BAKU, Azerbaijan, July 9. At the Economic and Financial Affairs Council (ECOFIN) meeting held today in Brussels, the European Union (EU) finance ministers gave a thumbs up to Lithuania’s fiscal structural plan and the accompanying recommendations, including a crucial exemption that paves the way for increased defense spending, Trend reports.
Fifteen EU member states, including Lithuania, have received encouraging recommendations from the European Commission concerning the national defense exemption—an instrument that allows for temporary overspending beyond EU fiscal limits when focused solely on defense needs.
Lithuania was counseled to comply with the stipulated cap on net
expenditure escalation while concurrently leveraging the national
exemption to enhance defense financing. The Council further
advocated for the nation to secure sufficient fiscal resources for
healthcare infrastructure, social safety nets, and critical public
service provisions. Subsequent advisories encompassed enhancing
fiscal adherence and expanding the tax spectrum by pivoting towards
revenue streams conducive to economic expansion.
“The determinations regarding expenditure thresholds and the
sanctioned defense exemption are crucial as we architect
Lithuania’s fiscal strategy for the forthcoming years,” articulated
Minister of Finance Rimantas Šadžius.
He underscored that the administration's objective is to uphold
fiscal sustainability while constructing a budgetary framework that
underpins enduring economic expansion.
“The defense exemption, combined with additional budget revenues from recently adopted tax legislation and funding from international institutions, offers a balanced mix of tools to meet the need for increased defense investments,” Šadžius added.
According to Lithuania’s newly approved fiscal structural plan, average annual net expenditure growth should not exceed 5.2 percent from 2025 through 2028, with a projected 6.1 percent increase in 2025 alone.

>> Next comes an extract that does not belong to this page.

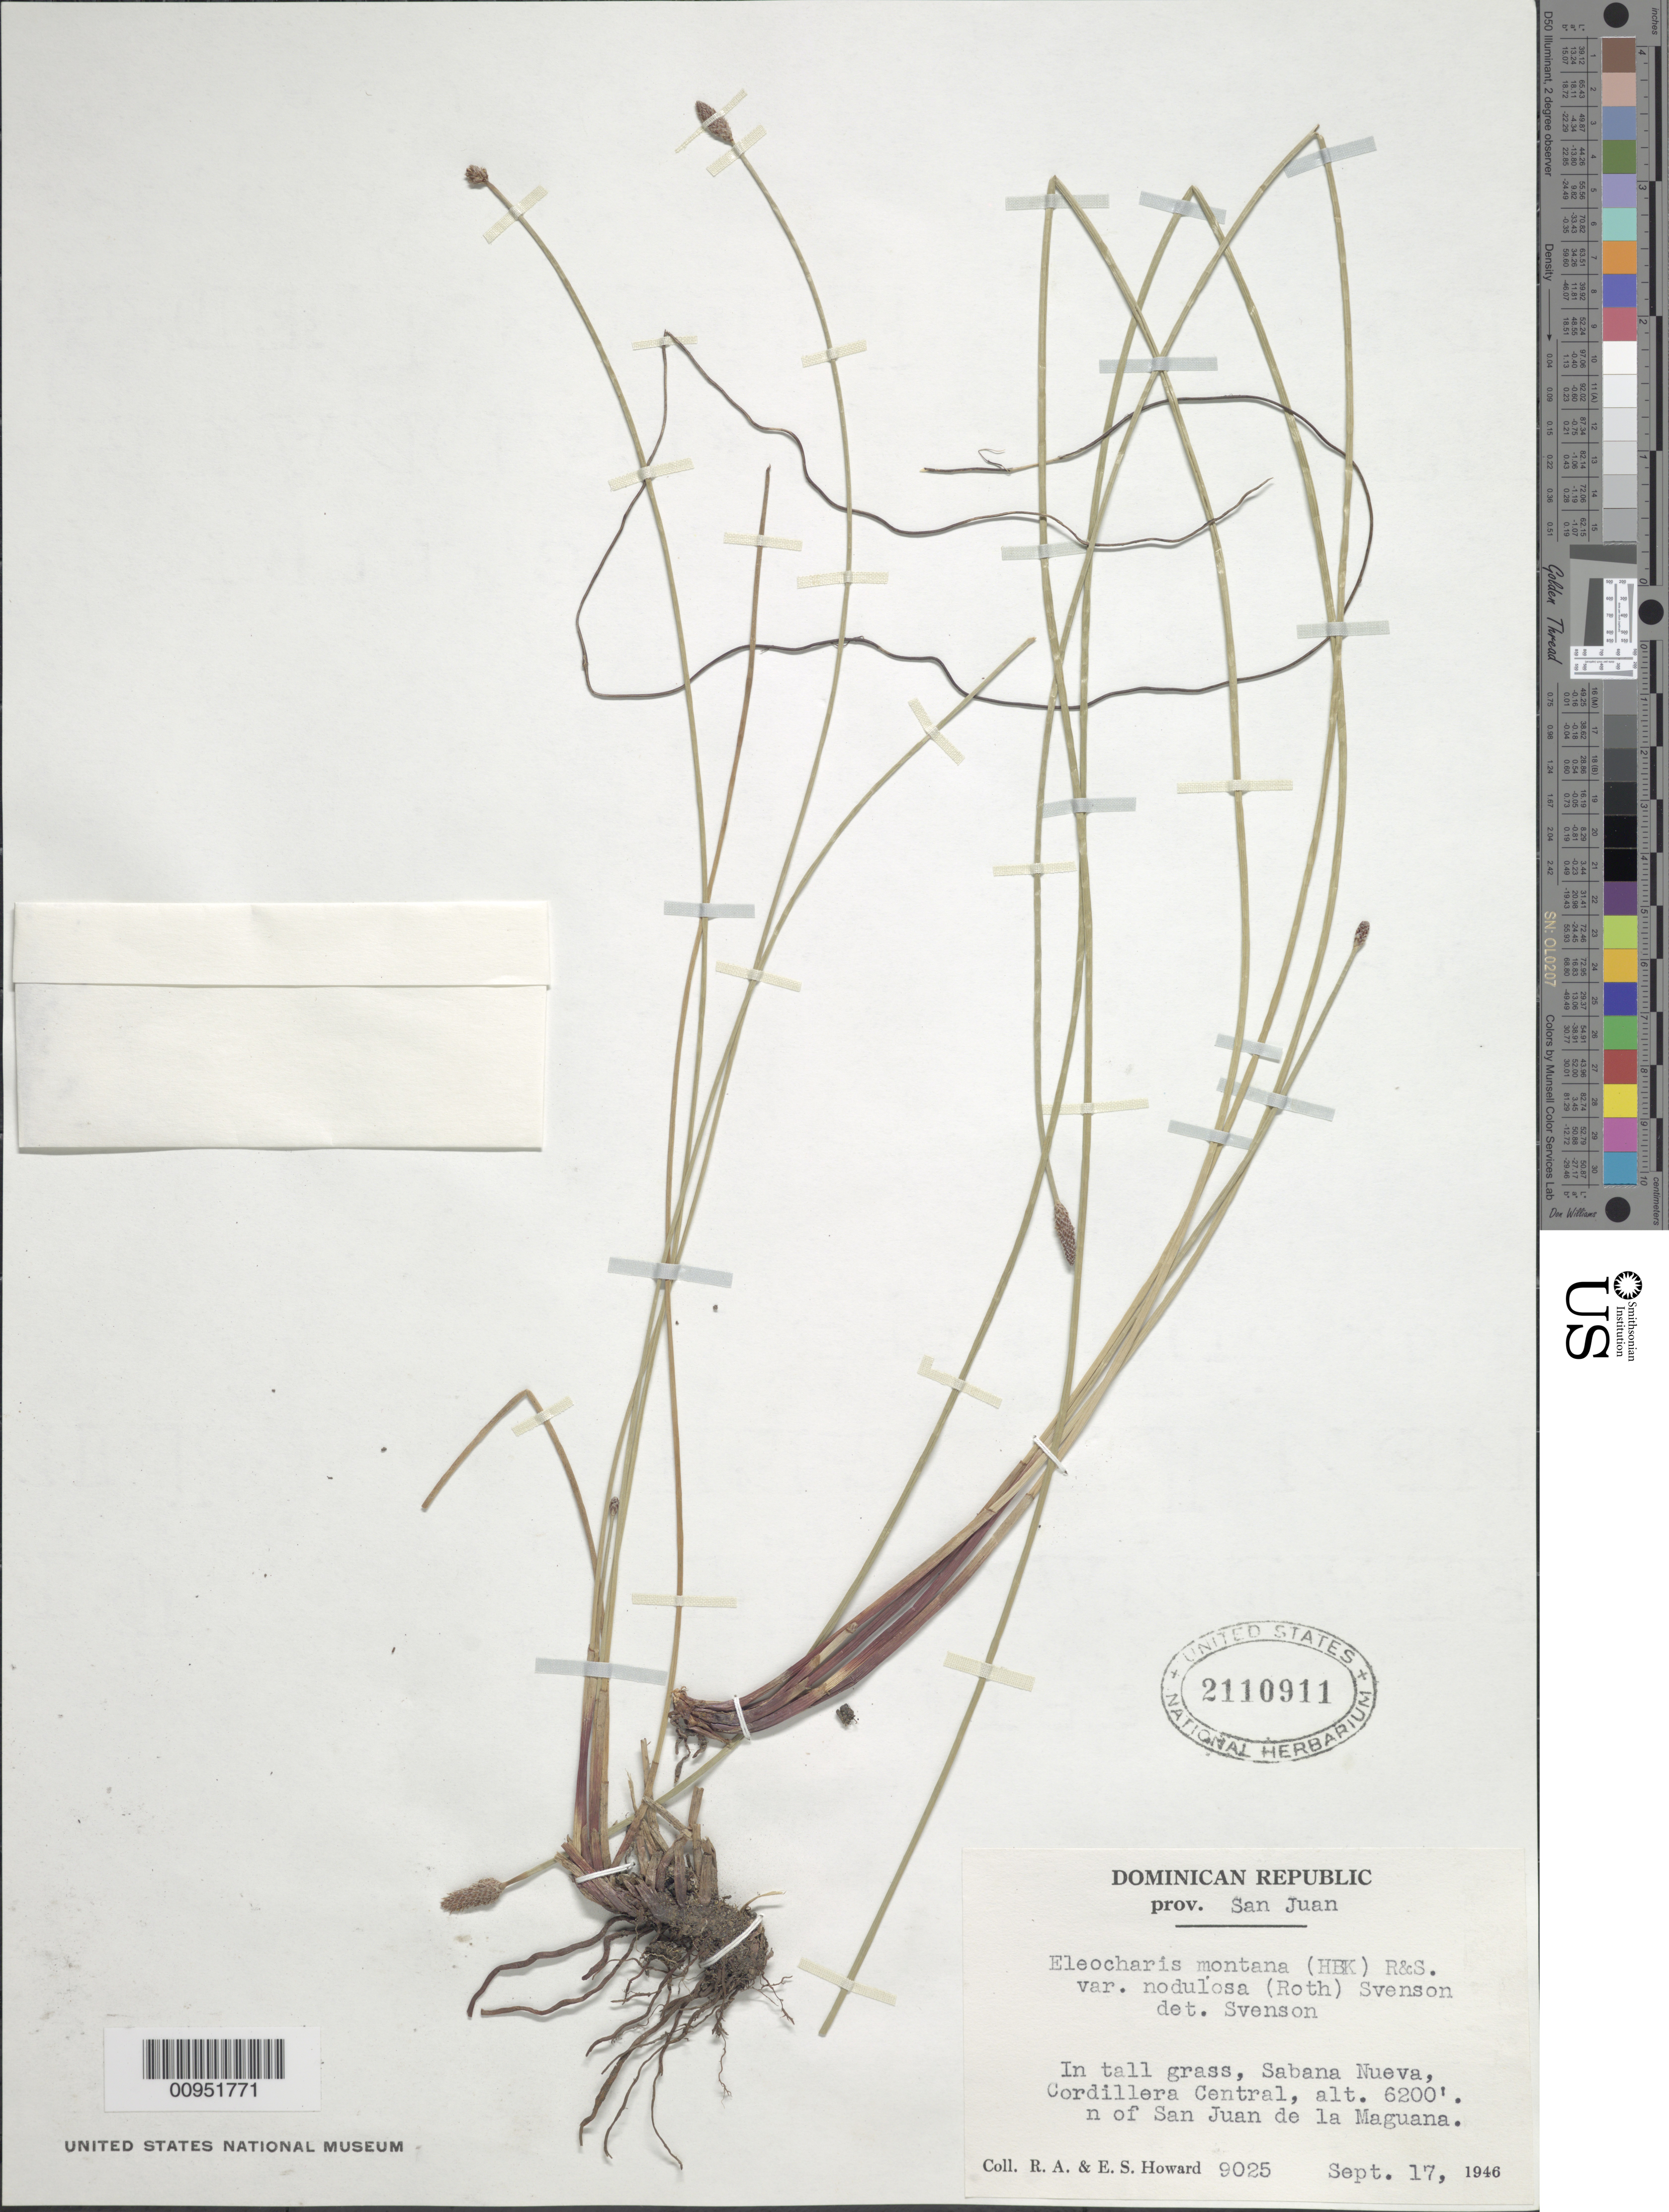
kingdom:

During negotiations with the European Commission, the Ministry of Finance successfully secured a higher spending threshold than initially proposed by the Commission.
Among regional peers, Lithuania’s approved net expenditure growth rates are the highest. By comparison, Latvia’s average growth rate for the same period is set at 4.1 percent, Estonia’s at 4.8 percent, and Poland’s at 4.6 percent.
The national defense exemption facilitates Lithuania's capacity
to temporarily surpass the sanctioned expenditure threshold by a
margin of 1.5 percent of GDP during the fiscal years 2025 to 2028,
contingent upon the stipulation that the supplementary financial
resources are earmarked solely for defense-related allocations.
Upon the conclusion of the exemption phase, member states are
mandated to adhere to the EU's fundamental fiscal prudence
regulation, which imposes a ceiling on budgetary deficits at 3
percent of GDP.
Within the EU's revised economic governance paradigm, net
expenditure serves as the principal metric for assessing adherence
to fiscal regulations. Concurrently, member states are obligated to
consistently adhere to the Maastricht convergence criteria
regarding fiscal deficits on a yearly basis.
Through the strategic orchestration and implementation of fiscal
allocations within these broadened parameters, Lithuania endeavors
to secure enduring financial viability extending to 2038—while
simultaneously factoring in prospective demographic dynamics and
escalating expenditures associated with an aging populace.